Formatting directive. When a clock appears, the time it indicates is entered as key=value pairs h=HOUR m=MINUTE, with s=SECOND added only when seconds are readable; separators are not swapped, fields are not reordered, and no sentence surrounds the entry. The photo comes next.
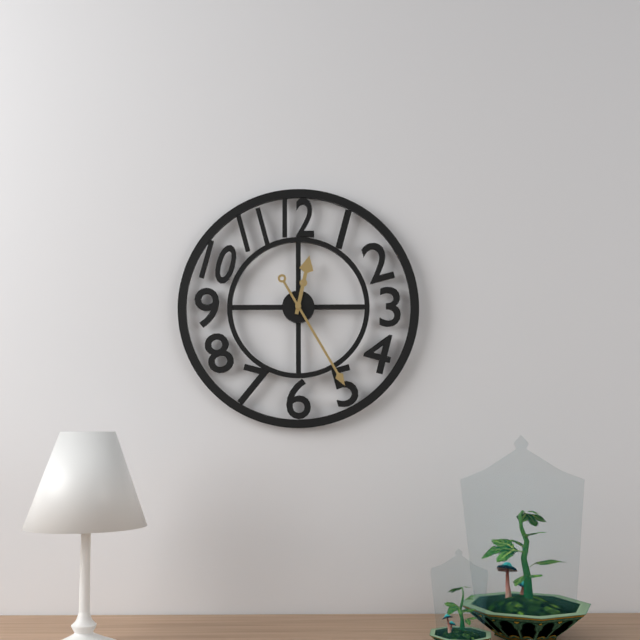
h=12 m=25
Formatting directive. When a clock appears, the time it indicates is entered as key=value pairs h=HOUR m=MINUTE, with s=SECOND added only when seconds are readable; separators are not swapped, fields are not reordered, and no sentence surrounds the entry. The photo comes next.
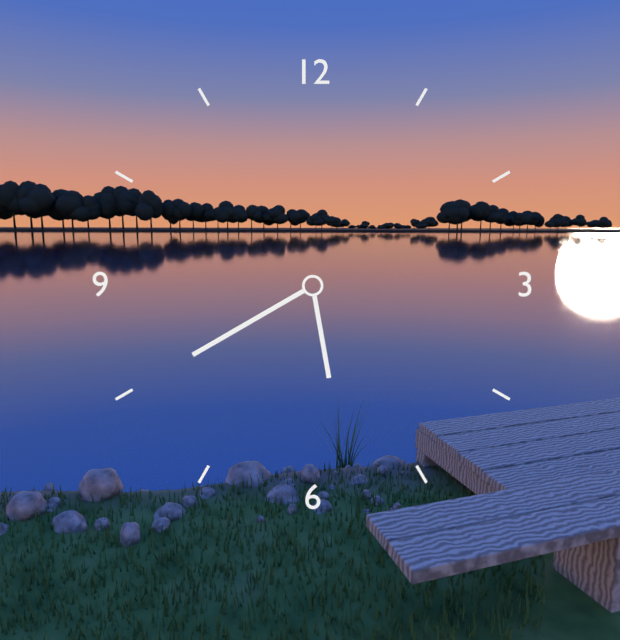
h=5 m=40
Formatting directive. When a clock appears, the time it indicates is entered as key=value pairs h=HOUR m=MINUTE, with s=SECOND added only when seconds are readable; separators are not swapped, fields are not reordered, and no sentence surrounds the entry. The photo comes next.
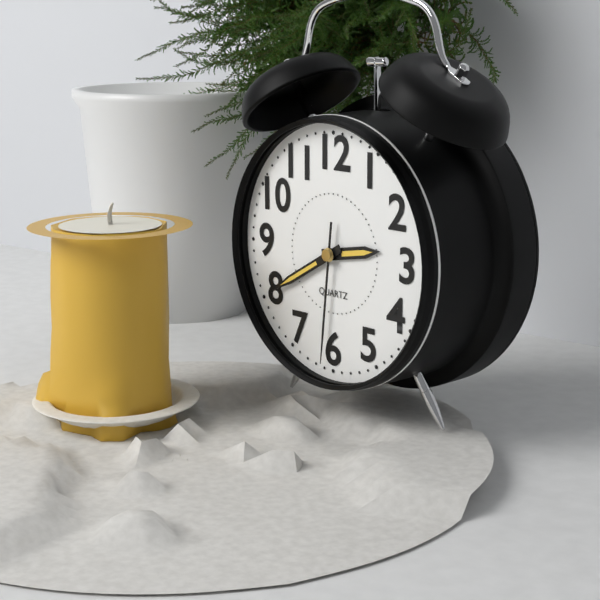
h=2 m=40 s=31
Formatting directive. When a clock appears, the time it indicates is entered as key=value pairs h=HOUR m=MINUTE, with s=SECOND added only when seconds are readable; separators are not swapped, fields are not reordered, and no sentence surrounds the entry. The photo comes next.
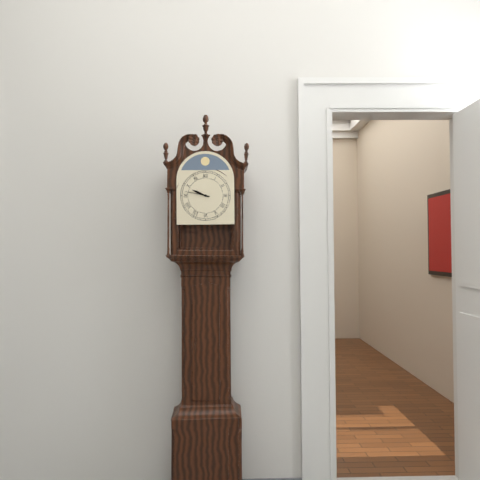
h=9 m=47
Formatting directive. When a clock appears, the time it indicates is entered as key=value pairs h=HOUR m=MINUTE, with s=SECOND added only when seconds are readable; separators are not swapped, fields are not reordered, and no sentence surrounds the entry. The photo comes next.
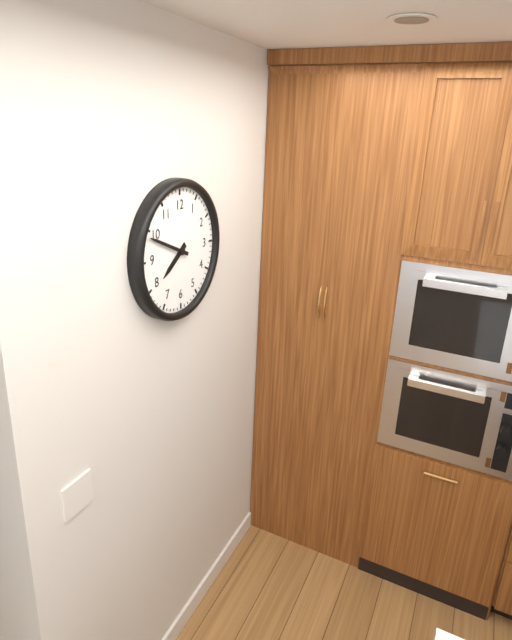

PROBLEM REQUIREMENTS: Could you render all of the material above as a numbered list, skipping any blank lines and leaving the pictures out?

WRITTEN ANSWER:
1. Formatting directive. When a clock appears, the time it indicates is entered as key=value pairs h=HOUR m=MINUTE, with s=SECOND added only when seconds are readable; separators are not swapped, fields are not reordered, and no sentence surrounds the entry. The photo comes next.
2. h=12 m=25
3. Formatting directive. When a clock appears, the time it indicates is entered as key=value pairs h=HOUR m=MINUTE, with s=SECOND added only when seconds are readable; separators are not swapped, fields are not reordered, and no sentence surrounds the entry. The photo comes next.
4. h=5 m=40
5. Formatting directive. When a clock appears, the time it indicates is entered as key=value pairs h=HOUR m=MINUTE, with s=SECOND added only when seconds are readable; separators are not swapped, fields are not reordered, and no sentence surrounds the entry. The photo comes next.
6. h=2 m=40 s=31
7. Formatting directive. When a clock appears, the time it indicates is entered as key=value pairs h=HOUR m=MINUTE, with s=SECOND added only when seconds are readable; separators are not swapped, fields are not reordered, and no sentence surrounds the entry. The photo comes next.
8. h=9 m=47
9. Formatting directive. When a clock appears, the time it indicates is entered as key=value pairs h=HOUR m=MINUTE, with s=SECOND added only when seconds are readable; separators are not swapped, fields are not reordered, and no sentence surrounds the entry. The photo comes next.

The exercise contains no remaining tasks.